**Цель задания**
Перепишите все приведенные ниже строки в виде нумерованного списка, пропустив пустые.

**Исходные сведения**
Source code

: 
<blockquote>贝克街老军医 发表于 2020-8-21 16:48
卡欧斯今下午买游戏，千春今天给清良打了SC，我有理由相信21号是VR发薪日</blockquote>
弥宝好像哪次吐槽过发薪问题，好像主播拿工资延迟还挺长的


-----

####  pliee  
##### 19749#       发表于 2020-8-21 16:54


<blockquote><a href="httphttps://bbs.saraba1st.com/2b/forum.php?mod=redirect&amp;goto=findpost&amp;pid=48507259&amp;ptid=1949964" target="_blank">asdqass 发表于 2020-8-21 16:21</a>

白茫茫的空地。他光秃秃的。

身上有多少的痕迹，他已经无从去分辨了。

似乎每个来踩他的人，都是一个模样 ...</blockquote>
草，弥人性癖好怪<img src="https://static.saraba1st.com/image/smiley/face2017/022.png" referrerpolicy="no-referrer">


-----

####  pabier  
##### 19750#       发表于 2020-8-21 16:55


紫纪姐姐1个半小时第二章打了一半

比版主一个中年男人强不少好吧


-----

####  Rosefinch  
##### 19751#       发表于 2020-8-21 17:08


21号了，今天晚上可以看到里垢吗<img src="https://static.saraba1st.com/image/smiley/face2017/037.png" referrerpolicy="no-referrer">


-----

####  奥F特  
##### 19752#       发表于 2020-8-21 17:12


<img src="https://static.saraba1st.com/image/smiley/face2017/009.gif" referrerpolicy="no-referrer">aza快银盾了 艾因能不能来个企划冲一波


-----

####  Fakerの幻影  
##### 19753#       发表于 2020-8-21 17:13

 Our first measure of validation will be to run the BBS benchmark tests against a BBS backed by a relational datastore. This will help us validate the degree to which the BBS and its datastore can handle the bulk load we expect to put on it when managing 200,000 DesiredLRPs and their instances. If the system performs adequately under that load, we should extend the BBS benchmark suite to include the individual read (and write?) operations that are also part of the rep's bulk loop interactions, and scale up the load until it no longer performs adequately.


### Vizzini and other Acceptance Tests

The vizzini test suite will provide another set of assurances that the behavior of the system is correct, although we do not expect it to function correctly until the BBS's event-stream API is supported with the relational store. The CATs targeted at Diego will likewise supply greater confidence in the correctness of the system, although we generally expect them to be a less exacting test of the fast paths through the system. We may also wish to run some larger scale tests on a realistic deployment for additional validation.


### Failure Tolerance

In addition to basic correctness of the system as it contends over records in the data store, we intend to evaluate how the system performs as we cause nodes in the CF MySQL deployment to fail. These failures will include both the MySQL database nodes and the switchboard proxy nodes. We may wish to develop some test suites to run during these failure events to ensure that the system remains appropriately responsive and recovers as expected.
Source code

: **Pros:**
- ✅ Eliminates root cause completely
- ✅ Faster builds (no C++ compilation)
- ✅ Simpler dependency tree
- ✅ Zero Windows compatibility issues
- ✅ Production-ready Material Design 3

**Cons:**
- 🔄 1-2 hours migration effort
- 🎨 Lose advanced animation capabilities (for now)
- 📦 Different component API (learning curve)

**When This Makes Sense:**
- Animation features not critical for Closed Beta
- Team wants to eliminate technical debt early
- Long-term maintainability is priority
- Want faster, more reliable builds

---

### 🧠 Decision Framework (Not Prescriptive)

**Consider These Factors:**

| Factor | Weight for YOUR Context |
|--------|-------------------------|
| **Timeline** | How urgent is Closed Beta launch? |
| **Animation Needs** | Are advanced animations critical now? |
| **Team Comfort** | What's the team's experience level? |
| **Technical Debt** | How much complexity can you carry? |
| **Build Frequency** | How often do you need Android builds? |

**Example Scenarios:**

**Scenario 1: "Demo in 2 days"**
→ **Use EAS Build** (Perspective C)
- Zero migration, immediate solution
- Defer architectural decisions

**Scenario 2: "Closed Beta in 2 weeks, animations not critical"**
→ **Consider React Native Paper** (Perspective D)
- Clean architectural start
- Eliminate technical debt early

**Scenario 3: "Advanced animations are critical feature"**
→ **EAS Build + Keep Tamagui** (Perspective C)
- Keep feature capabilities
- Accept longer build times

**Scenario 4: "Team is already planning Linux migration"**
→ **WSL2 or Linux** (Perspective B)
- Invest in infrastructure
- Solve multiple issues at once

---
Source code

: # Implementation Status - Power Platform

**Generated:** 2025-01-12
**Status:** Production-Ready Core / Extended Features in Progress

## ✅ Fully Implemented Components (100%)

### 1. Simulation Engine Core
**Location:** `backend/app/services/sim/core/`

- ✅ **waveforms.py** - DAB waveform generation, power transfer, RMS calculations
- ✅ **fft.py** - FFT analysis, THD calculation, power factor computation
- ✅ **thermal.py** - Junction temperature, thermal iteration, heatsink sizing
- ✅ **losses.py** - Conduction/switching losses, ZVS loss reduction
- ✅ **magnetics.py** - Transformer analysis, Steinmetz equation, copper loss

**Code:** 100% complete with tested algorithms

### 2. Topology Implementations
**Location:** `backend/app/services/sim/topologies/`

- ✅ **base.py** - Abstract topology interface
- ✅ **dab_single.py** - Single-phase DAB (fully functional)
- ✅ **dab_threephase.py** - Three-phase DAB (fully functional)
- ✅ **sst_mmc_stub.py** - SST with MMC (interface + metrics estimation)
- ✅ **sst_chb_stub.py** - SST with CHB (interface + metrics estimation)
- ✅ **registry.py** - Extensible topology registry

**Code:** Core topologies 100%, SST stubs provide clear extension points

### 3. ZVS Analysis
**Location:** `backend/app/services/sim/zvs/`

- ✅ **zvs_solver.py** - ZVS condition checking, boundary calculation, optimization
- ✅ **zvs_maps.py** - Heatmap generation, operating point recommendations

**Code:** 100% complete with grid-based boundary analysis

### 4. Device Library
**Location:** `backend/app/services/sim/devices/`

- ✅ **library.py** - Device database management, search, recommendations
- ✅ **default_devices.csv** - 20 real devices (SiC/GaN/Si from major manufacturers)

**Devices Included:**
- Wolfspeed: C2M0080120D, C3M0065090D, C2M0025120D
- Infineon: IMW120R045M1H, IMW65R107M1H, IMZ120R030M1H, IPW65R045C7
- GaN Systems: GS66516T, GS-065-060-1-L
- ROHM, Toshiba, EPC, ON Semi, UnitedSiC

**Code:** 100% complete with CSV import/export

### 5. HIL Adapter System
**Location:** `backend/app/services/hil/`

**Ответ ниже**
1. Source code
2. : 
3. <blockquote>贝克街老军医 发表于 2020-8-21 16:48
4. 卡欧斯今下午买游戏，千春今天给清良打了SC，我有理由相信21号是VR发薪日</blockquote>
5. 弥宝好像哪次吐槽过发薪问题，好像主播拿工资延迟还挺长的
6. -----
7. ####  pliee  
8. ##### 19749#       发表于 2020-8-21 16:54
9. <blockquote><a href="httphttps://bbs.saraba1st.com/2b/forum.php?mod=redirect&amp;goto=findpost&amp;pid=48507259&amp;ptid=1949964" target="_blank">asdqass 发表于 2020-8-21 16:21</a>
10. 白茫茫的空地。他光秃秃的。
11. 身上有多少的痕迹，他已经无从去分辨了。
12. 似乎每个来踩他的人，都是一个模样 ...</blockquote>
13. 草，弥人性癖好怪<img src="https://static.saraba1st.com/image/smiley/face2017/022.png" referrerpolicy="no-referrer">
14. -----
15. ####  pabier  
16. ##### 19750#       发表于 2020-8-21 16:55
17. 紫纪姐姐1个半小时第二章打了一半
18. 比版主一个中年男人强不少好吧
19. -----
20. ####  Rosefinch  
21. ##### 19751#       发表于 2020-8-21 17:08
22. 21号了，今天晚上可以看到里垢吗<img src="https://static.saraba1st.com/image/smiley/face2017/037.png" referrerpolicy="no-referrer">
23. -----
24. ####  奥F特  
25. ##### 19752#       发表于 2020-8-21 17:12
26. <img src="https://static.saraba1st.com/image/smiley/face2017/009.gif" referrerpolicy="no-referrer">aza快银盾了 艾因能不能来个企划冲一波
27. -----
28. ####  Fakerの幻影  
29. ##### 19753#       发表于 2020-8-21 17:13
30.  Our first measure of validation will be to run the BBS benchmark tests against a BBS backed by a relational datastore. This will help us validate the degree to which the BBS and its datastore can handle the bulk load we expect to put on it when managing 200,000 DesiredLRPs and their instances. If the system performs adequately under that load, we should extend the BBS benchmark suite to include the individual read (and write?) operations that are also part of the rep's bulk loop interactions, and scale up the load until it no longer performs adequately.
31. ### Vizzini and other Acceptance Tests
32. The vizzini test suite will provide another set of assurances that the behavior of the system is correct, although we do not expect it to function correctly until the BBS's event-stream API is supported with the relational store. The CATs targeted at Diego will likewise supply greater confidence in the correctness of the system, although we generally expect them to be a less exacting test of the fast paths through the system. We may also wish to run some larger scale tests on a realistic deployment for additional validation.
33. ### Failure Tolerance
34. In addition to basic correctness of the system as it contends over records in the data store, we intend to evaluate how the system performs as we cause nodes in the CF MySQL deployment to fail. These failures will include both the MySQL database nodes and the switchboard proxy nodes. We may wish to develop some test suites to run during these failure events to ensure that the system remains appropriately responsive and recovers as expected.
35. Source code
36. : **Pros:**
37. - ✅ Eliminates root cause completely
38. - ✅ Faster builds (no C++ compilation)
39. - ✅ Simpler dependency tree
40. - ✅ Zero Windows compatibility issues
41. - ✅ Production-ready Material Design 3
42. **Cons:**
43. - 🔄 1-2 hours migration effort
44. - 🎨 Lose advanced animation capabilities (for now)
45. - 📦 Different component API (learning curve)
46. **When This Makes Sense:**
47. - Animation features not critical for Closed Beta
48. - Team wants to eliminate technical debt early
49. - Long-term maintainability is priority
50. - Want faster, more reliable builds
51. ---
52. ### 🧠 Decision Framework (Not Prescriptive)
53. **Consider These Factors:**
54. | Factor | Weight for YOUR Context |
55. |--------|-------------------------|
56. | **Timeline** | How urgent is Closed Beta launch? |
57. | **Animation Needs** | Are advanced animations critical now? |
58. | **Team Comfort** | What's the team's experience level? |
59. | **Technical Debt** | How much complexity can you carry? |
60. | **Build Frequency** | How often do you need Android builds? |
61. **Example Scenarios:**
62. **Scenario 1: "Demo in 2 days"**
63. → **Use EAS Build** (Perspective C)
64. - Zero migration, immediate solution
65. - Defer architectural decisions
66. **Scenario 2: "Closed Beta in 2 weeks, animations not critical"**
67. → **Consider React Native Paper** (Perspective D)
68. - Clean architectural start
69. - Eliminate technical debt early
70. **Scenario 3: "Advanced animations are critical feature"**
71. → **EAS Build + Keep Tamagui** (Perspective C)
72. - Keep feature capabilities
73. - Accept longer build times
74. **Scenario 4: "Team is already planning Linux migration"**
75. → **WSL2 or Linux** (Perspective B)
76. - Invest in infrastructure
77. - Solve multiple issues at once
78. ---
79. Source code
80. : # Implementation Status - Power Platform
81. **Generated:** 2025-01-12
82. **Status:** Production-Ready Core / Extended Features in Progress
83. ## ✅ Fully Implemented Components (100%)
84. ### 1. Simulation Engine Core
85. **Location:** `backend/app/services/sim/core/`
86. - ✅ **waveforms.py** - DAB waveform generation, power transfer, RMS calculations
87. - ✅ **fft.py** - FFT analysis, THD calculation, power factor computation
88. - ✅ **thermal.py** - Junction temperature, thermal iteration, heatsink sizing
89. - ✅ **losses.py** - Conduction/switching losses, ZVS loss reduction
90. - ✅ **magnetics.py** - Transformer analysis, Steinmetz equation, copper loss
91. **Code:** 100% complete with tested algorithms
92. ### 2. Topology Implementations
93. **Location:** `backend/app/services/sim/topologies/`
94. - ✅ **base.py** - Abstract topology interface
95. - ✅ **dab_single.py** - Single-phase DAB (fully functional)
96. - ✅ **dab_threephase.py** - Three-phase DAB (fully functional)
97. - ✅ **sst_mmc_stub.py** - SST with MMC (interface + metrics estimation)
98. - ✅ **sst_chb_stub.py** - SST with CHB (interface + metrics estimation)
99. - ✅ **registry.py** - Extensible topology registry
100. **Code:** Core topologies 100%, SST stubs provide clear extension points
101. ### 3. ZVS Analysis
102. **Location:** `backend/app/services/sim/zvs/`
103. - ✅ **zvs_solver.py** - ZVS condition checking, boundary calculation, optimization
104. - ✅ **zvs_maps.py** - Heatmap generation, operating point recommendations
105. **Code:** 100% complete with grid-based boundary analysis
106. ### 4. Device Library
107. **Location:** `backend/app/services/sim/devices/`
108. - ✅ **library.py** - Device database management, search, recommendations
109. - ✅ **default_devices.csv** - 20 real devices (SiC/GaN/Si from major manufacturers)
110. **Devices Included:**
111. - Wolfspeed: C2M0080120D, C3M0065090D, C2M0025120D
112. - Infineon: IMW120R045M1H, IMW65R107M1H, IMZ120R030M1H, IPW65R045C7
113. - GaN Systems: GS66516T, GS-065-060-1-L
114. - ROHM, Toshiba, EPC, ON Semi, UnitedSiC
115. **Code:** 100% complete with CSV import/export
116. ### 5. HIL Adapter System
117. **Location:** `backend/app/services/hil/`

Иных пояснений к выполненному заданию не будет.